5. Five Gold Rings. The first Five Books of the Old Testament, known as the Pentateuch or Torah: 1. Genesis, 2. Exodus, 3. Leviticus, 4. Numbers, and 5. Deuteronomy, which give the history of humanity’s sinful failure and God’s response of grace in the promise of a Savior.
6. Six Geese A-laying. The six days of creation that confess God as Creator of the world.
7. Seven Swans A-swimming. The seven gifts of the Holy Spirit: 1. prophecy, 2. ministry, 3. teaching, 4. exhortation, 5. giving, 6. leading, and 7, compassion.

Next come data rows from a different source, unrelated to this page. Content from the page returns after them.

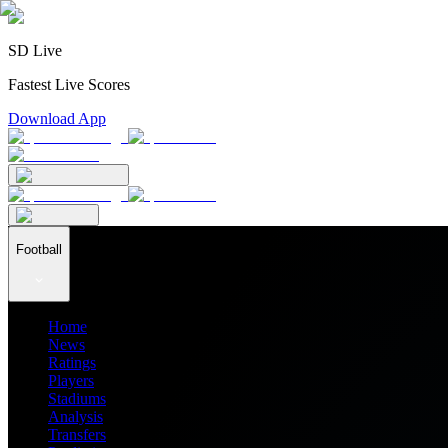
SD Live
Fastest Live Scores
Download App
Football
Home
News
Ratings
Players
Stadiums
Analysis
Transfers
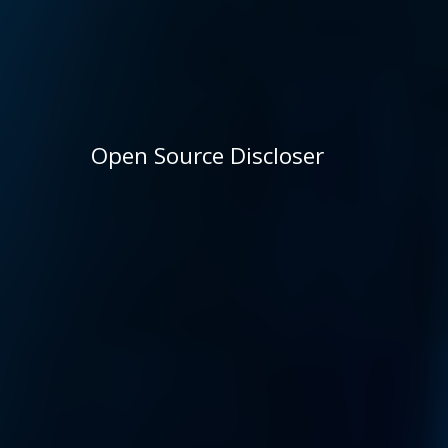
Open Source Discloser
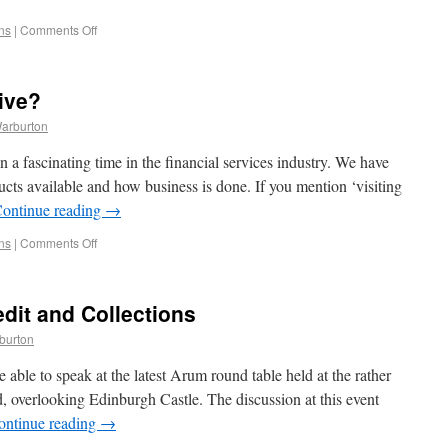
ns
|
Comments Off
tive?
Warburton
 a fascinating time in the financial services industry. We have
ucts available and how business is done. If you mention ‘visiting
ontinue reading
→
ns
|
Comments Off
edit and Collections
burton
able to speak at the latest Arum round table held at the rather
 overlooking Edinburgh Castle. The discussion at this event
ontinue reading
→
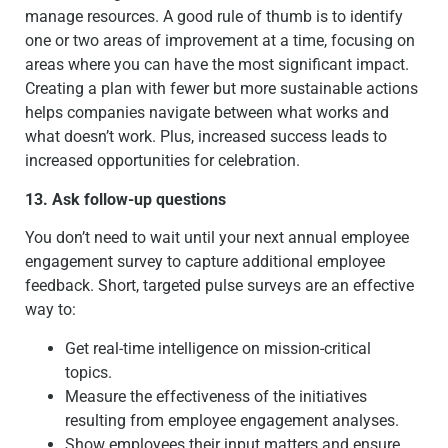
manage resources. A good rule of thumb is to identify
one or two areas of improvement at a time, focusing on
areas where you can have the most significant impact.
Creating a plan with fewer but more sustainable actions
helps companies navigate between what works and
what doesn’t work. Plus, increased success leads to
increased opportunities for celebration.
13. Ask follow-up questions
You don’t need to wait until your next annual employee
engagement survey to capture additional employee
feedback. Short, targeted pulse surveys are an effective
way to:
Get real-time intelligence on mission-critical
topics.
Measure the effectiveness of the initiatives
resulting from employee engagement analyses.
Show employees their input matters and ensure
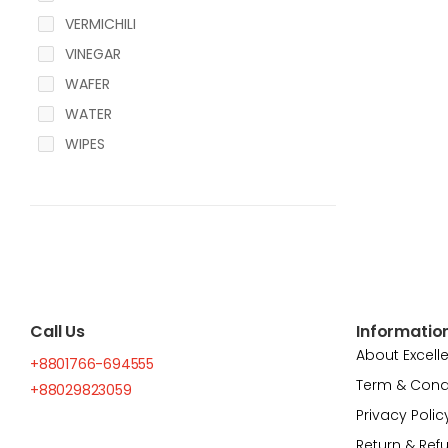
VERMICHILI
VINEGAR
WAFER
WATER
WIPES
Call Us
Informatio
About Excell
+8801766-694555
Term & Cond
+88029823059
Privacy Polic
Return & Ref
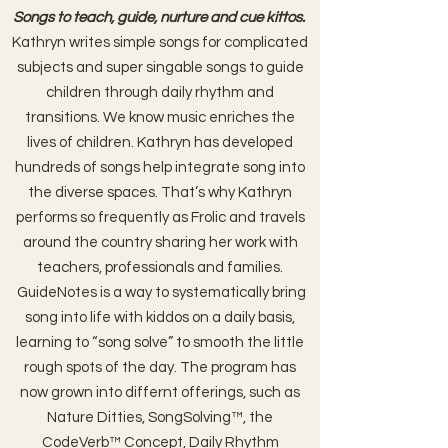
Songs to teach, guide, nurture
and cue kittos.
Kathryn writes simple songs for complicated
subjects and super singable songs to guide
children through daily rhythm and
transitions.
We know music enriches the
lives of children. Kathryn has developed
hundreds of songs help integrate song into
the diverse spaces. That’s why Kathryn
performs so frequently as Frolic and travels
around the country sharing her work with
teachers, professionals and families.
GuideNotes is a way to systematically bring
song into life with kiddos on a daily basis,
learning to “song solve” to smooth the little
rough spots of the day. The program has
now grown into differnt offerings, such as
Nature Ditties, SongSolving™, the
CodeVerb™ Concept, Daily Rhythm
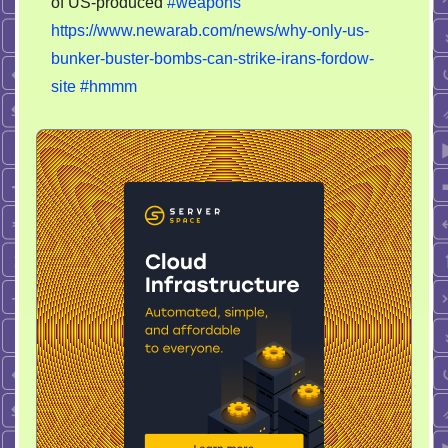
of US-produced
#weapons
https://www.newarab.com/news/why-only-us-
bunker-buster-bombs-can-strike-irans-fordow-
site
#hmmm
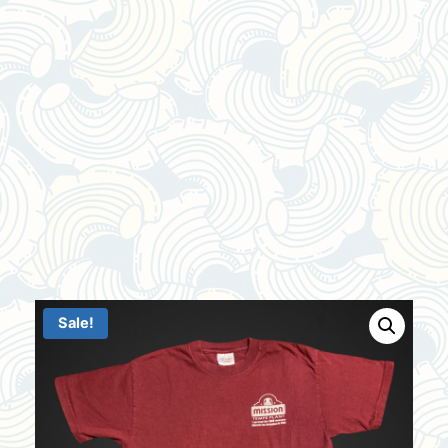
Sale!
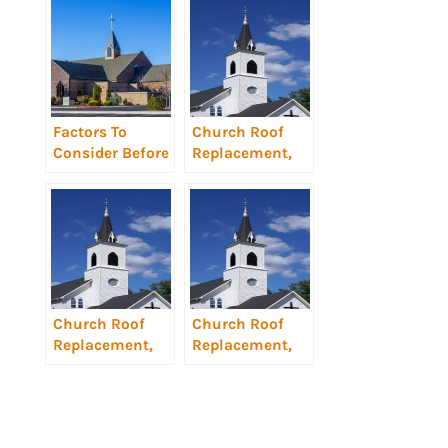
Factors To
Church Roof
Consider Before
Replacement,
Church Roof
Charlotte, NC
Replacement
Church Roof
Church Roof
Replacement,
Replacement,
Gastonia, NC
Statesville, NC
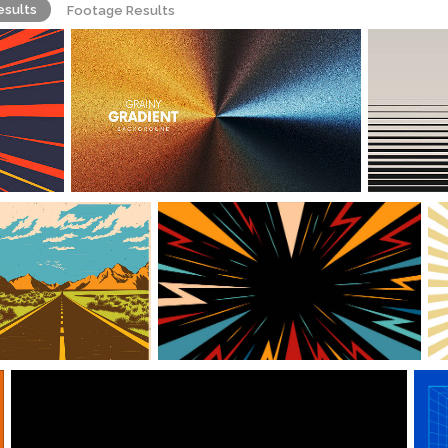
esults
Footage Results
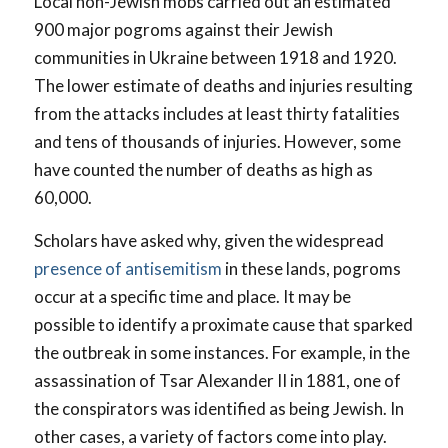
Local non-Jewish mobs carried out an estimated
900 major pogroms against their Jewish
communities in Ukraine between 1918 and 1920.
The lower estimate of deaths and injuries resulting
from the attacks includes at least thirty fatalities
and tens of thousands of injuries. However, some
have counted the number of deaths as high as
60,000.
Scholars have asked why, given the widespread
presence of antisemitism
in these lands, pogroms
occur at a specific time and place. It may be
possible to identify a proximate cause that sparked
the outbreak in some instances. For example, in the
assassination of Tsar Alexander II in 1881, one of
the conspirators was identified as being Jewish. In
other cases, a variety of factors come into play.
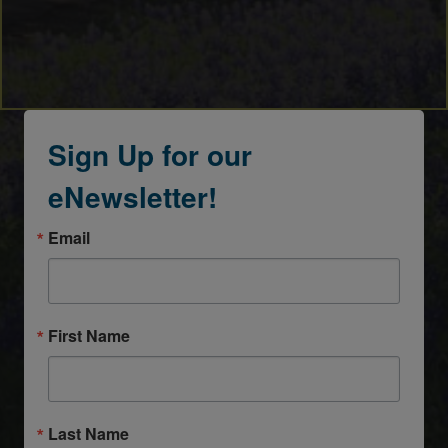
Sign Up for our
eNewsletter!
Email
First Name
Last Name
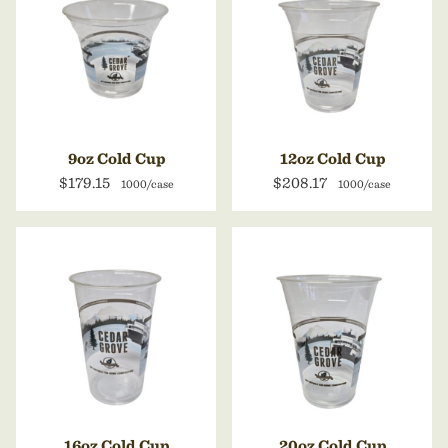
9oz Cold Cup
12oz Cold Cup
$179.15
$208.17
1000/case
1000/case
16oz Cold Cup
20oz Cold Cup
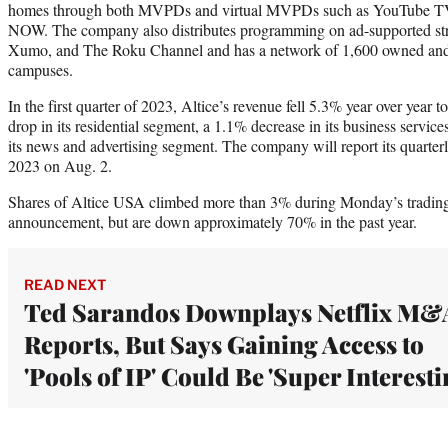
homes through both MVPDs and virtual MVPDs such as YouTube TV,
NOW. The company also distributes programming on ad-supported st
Xumo, and The Roku Channel and has a network of 1,600 owned and
campuses.
In the first quarter of 2023, Altice’s revenue fell 5.3% year over year 
drop in its residential segment, a 1.1% decrease in its business servi
its news and advertising segment. The company will report its quarterly
2023 on Aug. 2.
Shares of Altice USA climbed more than 3% during Monday’s trading 
announcement, but are down approximately 70% in the past year.
READ NEXT
Ted Sarandos Downplays Netflix M&
Reports, But Says Gaining Access to
'Pools of IP' Could Be 'Super Interesti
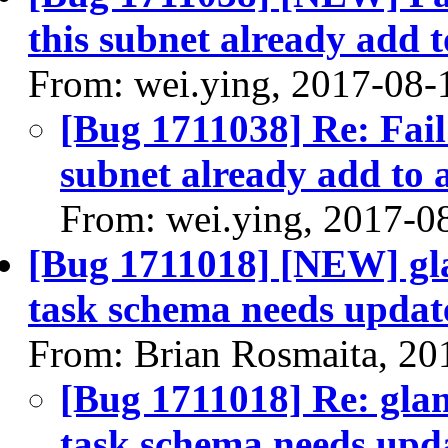
this subnet already add t
From: wei.ying, 2017-08-
[Bug 1711038] Re: Fail 
subnet already add to 
From: wei.ying, 2017-0
[Bug 1711018] [NEW] glan
task schema needs updat
From: Brian Rosmaita, 20
[Bug 1711018] Re: glanc
task schema needs upd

8. Eight Maids A-milking. The eight Beatitudes: 1. Blessed are the poor in spirit, 2. those who mourn, 3. the meek, 4. those who hunger and thirst for righteousness, 5. the merciful, 6. the pure in heart, 7. the peacemakers, 8. those who are persecuted for righteousness’ sake. All good be-attitudes.
9. Nine Ladies Dancing. The nine Fruits of the Holy Spirit: 1. love, 2. joy, 3. peace, 4. patience, 5. kindness, 6. generosity, 7. faithfulness, 8. gentleness, and 9. self-control.
10. Ten Lords A-leaping. The Ten Commandments: 1. Thou shall have no other gods before me. 2. Do not make or worship any idol. 3. Do not take God’s name in vain. 4. Remember the Sabbath Day to keep it holy. 5. Honor your father and mother. 6. Do not murder. 7. Do not commit adultery. 8. Do not steal. 9. Do not bear false witness. 10. Do not covet your neighbor’s house or his wife or anything that is his.
11. Eleven Pipers Piping. The 11 faithful apostles: 1. Simon Peter, 2.
Andrew, 3. James, 4. John, 5. Philip, 6. Bartholomew, 7. Matthew, 8. Thomas, 9. James bar Alphaeus, 10. Simon the Zealot, 11. Judas bar James. (Not including the 12th disciple, Judas Iscariot, who betrayed Jesus.)
12. Twelve Drummers Drumming. The 12 points of doctrine in the Apostle’s Creed: 1. I believe in God, the Father almighty, creator of heaven and earth. 2. In Jesus Christ His only Son, our Lord. 3. He was conceived by the Holy Spirit and born of the Virgin Mary. 4. He suffered under Pontius Pilate, was crucified, died and was buried. He descended into hell. 5. On the third day He rose again. 6. He ascended into heaven, and is seated at the right hand of the Father. 7. He will come again to judge the living and the dead. 8. I believe in the Holy Spirit. 9. The holy Christian Church, the communion of saints. 10. The forgiveness of sins. 11. The resurrection of the body. 12. And life everlasting.
How interesting and sad that a song written to secretly remind Christians about the doctrines of their faith was disguised so well that, after 400 years, the secular world more identifies with this carol than do Christians, mostly unaware of its origins and meanings. Now you know the meaning and, when you hear this carol this Christmas, it will mean more to you. The freedom to exercise our faith is a great blessing. Let’s cherish it.
The conclusion of “The Twelve Days of Christmas” carol is Acts 16:31: “Believe in the Lord Jesus Christ and thou shalt be saved and thy house,” the words from Jewish Evangelist Paul to the Roman Italian jailer about to commit suicide. Still true this Christmas! May it be for you and your house is my prayer.